Smoky Mountain owner explains reasons for track’s reconfiguration

Smoky Mountain Speedway is being shortened to a 3/8-mile track.

In recent years, Smoky Mountain Speedway has established itself as a top venue for major dirt racing events. That fact was highlighted last season when the Maryville, Tennessee facility hosted the most lucrative event in its history when the Lucas Oil Late Model Dirt Series contested a $50,000-to-win feature race that was ultimately won by Chris Madden. The World of Outlaws CASE Construction Late Model Series and several top regional tours have also staged shows there in recent seasons.

After having been part of a ownership group that ran the speedway for several years, Roger Sellers became the sole owner of Smoky Mountain in 2018. Since, the former proprietor of a highly successful RV dealership has invested in a number of improvements of the facility. Additional grandstands have been added along with improved concession and vendor areas over the past couple of years.

But Sellers wanted more for the track and now the project that will take the track from its 4/10 layout to a new 3/8 mile layout is underway. The changes will be completed in time for the 2023 season opening event. This will actually be the second such reconfiguration for Smoky Mountain from its earliest beginnings.
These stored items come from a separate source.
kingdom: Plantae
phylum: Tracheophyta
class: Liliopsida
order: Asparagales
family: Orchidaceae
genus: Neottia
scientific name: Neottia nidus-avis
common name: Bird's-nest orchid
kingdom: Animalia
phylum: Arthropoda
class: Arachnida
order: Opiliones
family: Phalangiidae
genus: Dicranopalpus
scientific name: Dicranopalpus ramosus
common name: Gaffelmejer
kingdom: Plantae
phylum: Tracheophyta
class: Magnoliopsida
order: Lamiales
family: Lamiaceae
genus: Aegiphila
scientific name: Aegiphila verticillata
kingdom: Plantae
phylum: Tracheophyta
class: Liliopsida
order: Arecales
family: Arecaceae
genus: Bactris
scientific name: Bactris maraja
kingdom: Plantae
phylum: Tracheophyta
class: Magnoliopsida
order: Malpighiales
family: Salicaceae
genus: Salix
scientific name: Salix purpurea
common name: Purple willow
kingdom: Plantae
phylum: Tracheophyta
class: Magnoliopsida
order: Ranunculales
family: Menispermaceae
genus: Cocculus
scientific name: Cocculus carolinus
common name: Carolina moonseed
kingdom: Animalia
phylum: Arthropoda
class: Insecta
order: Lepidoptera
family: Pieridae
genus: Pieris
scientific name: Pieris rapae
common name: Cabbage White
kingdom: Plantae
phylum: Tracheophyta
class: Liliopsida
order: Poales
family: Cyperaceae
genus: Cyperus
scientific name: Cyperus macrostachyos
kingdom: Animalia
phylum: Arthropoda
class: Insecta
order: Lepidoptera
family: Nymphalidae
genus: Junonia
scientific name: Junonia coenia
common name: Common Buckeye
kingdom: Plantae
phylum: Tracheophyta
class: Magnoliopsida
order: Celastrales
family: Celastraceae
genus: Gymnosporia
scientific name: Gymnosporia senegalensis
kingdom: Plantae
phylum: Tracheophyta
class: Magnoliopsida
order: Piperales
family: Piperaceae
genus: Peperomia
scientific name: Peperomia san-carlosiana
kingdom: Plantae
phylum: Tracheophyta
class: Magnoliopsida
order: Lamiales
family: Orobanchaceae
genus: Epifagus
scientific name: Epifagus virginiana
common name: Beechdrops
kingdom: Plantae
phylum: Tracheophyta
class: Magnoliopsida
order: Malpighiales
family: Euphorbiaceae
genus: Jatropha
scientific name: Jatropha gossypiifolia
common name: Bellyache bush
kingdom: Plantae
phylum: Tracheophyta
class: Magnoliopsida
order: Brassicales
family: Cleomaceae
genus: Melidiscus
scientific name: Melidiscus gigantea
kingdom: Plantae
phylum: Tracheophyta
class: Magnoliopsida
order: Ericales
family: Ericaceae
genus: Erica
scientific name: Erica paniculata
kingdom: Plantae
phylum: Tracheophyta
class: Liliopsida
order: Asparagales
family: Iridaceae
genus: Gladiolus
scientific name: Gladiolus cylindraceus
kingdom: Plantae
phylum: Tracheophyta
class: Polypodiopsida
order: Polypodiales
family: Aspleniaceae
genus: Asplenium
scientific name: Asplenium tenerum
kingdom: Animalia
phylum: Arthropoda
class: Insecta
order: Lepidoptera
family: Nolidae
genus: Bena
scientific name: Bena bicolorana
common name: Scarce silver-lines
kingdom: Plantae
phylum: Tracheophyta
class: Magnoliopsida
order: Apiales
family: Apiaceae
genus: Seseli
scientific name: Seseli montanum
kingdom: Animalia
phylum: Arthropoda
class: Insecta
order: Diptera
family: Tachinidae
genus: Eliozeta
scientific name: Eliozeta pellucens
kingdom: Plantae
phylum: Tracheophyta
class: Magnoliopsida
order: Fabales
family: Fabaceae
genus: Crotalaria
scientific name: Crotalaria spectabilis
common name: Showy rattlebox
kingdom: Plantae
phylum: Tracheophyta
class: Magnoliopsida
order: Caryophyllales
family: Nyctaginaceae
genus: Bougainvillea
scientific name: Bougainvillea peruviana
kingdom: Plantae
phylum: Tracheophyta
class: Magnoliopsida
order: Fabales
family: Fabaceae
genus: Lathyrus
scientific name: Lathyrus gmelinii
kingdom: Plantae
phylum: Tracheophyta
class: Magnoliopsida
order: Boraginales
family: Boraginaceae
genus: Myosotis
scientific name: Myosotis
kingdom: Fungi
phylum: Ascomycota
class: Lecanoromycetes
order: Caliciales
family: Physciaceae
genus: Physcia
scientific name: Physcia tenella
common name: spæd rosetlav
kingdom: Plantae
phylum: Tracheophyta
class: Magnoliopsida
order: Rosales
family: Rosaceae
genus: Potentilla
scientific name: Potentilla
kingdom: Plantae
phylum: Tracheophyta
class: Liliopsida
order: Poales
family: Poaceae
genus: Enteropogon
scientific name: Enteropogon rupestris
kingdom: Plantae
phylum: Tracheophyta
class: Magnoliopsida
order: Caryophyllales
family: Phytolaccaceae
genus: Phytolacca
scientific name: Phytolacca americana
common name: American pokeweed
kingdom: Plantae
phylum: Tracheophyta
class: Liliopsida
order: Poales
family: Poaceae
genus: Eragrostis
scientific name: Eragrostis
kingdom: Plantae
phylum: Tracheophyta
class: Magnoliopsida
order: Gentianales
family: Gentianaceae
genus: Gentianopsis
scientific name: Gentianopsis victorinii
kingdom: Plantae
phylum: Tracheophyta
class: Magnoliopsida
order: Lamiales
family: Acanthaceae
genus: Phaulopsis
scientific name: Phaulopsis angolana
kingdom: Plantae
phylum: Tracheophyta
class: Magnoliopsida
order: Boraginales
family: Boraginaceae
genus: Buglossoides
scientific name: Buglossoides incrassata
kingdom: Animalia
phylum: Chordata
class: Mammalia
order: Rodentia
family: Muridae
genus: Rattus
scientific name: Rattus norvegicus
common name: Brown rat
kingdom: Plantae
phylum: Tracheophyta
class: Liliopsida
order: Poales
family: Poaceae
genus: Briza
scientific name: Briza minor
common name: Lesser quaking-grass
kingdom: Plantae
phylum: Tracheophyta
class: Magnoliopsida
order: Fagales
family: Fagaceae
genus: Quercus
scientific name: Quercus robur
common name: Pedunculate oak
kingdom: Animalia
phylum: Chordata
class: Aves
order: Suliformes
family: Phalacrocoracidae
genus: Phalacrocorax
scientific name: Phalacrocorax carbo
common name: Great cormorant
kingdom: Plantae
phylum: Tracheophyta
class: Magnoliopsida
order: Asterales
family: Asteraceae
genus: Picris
“If you’ll remember the history of it, it was a half-mile asphalt track in the beginning and NASCAR raced on it,” Sellers explained in an interview with InsideDirtRacing.com. “Then when it turned to dirt, it was a half-mile dirt and it was so big they ended up cutting down (turns) one and two to shorten it to a four-tenths. What I’m doing is taking down three and four and pulling that end in to make it a three-eighths. What that does for it is it centers up all the grandstands where the track kind of went far to the left of the grandstands. Now it centers it up and brings all the action right there in front of the grandstands.”

Smoky Mountain’s long straightaways have been known for generating high speeds in this era of aero-dependence. At the same time, the difference in banking and width if the track from one set of turns to the other may have also played a role in competition. Both of those areas are being addressed by the new configuration.

“It’s going to shorten it roughly from 450 feet to 300 feet on the straights now,” Sellers pointed out. “The banking is going to be the same as one and two. Three and four were completely different banking. We’re going to make it progressive banking in three and four just like it is in one and two.”

Like many other tracks, a portion of SMS will not have an outside retaining wall. But to make sure the facility is as safe as possible, Sellers has instructed the excavators to lessen the drop-off for those cars that might go off of the racing surface.

“Originally, I was going to take that wall down and move it in but it was too big of an undertaking so we ended up having to demolish it,” the track owner stated. “What I’ve decided to do is, instead of putting a wall up there, I’m going to make a real gradual slope off the back side so that if a car goes off they can just drive back on. There’s not going to be a sharp drop-off on it. There’s a lot of tracks like that across the country.”

An added bonus for the track and its fans could come from the gains made in car counts in the support divisions that will be scheduled to race on the same nights as the main event classes.

“I definitely do,” Sellers declared when asked if the new layout might help draw more support class drivers. “Some of those guys run rear ends that make it difficult to go from one track to another. I think it will definitely help that and the Modifieds too. When we get the Mini-Stocks down there, they start out with 25 of them but we end up with 10 because it stresses the car too much.”

The 2023 schedule for Smoky Mountain Speedway will be released soon.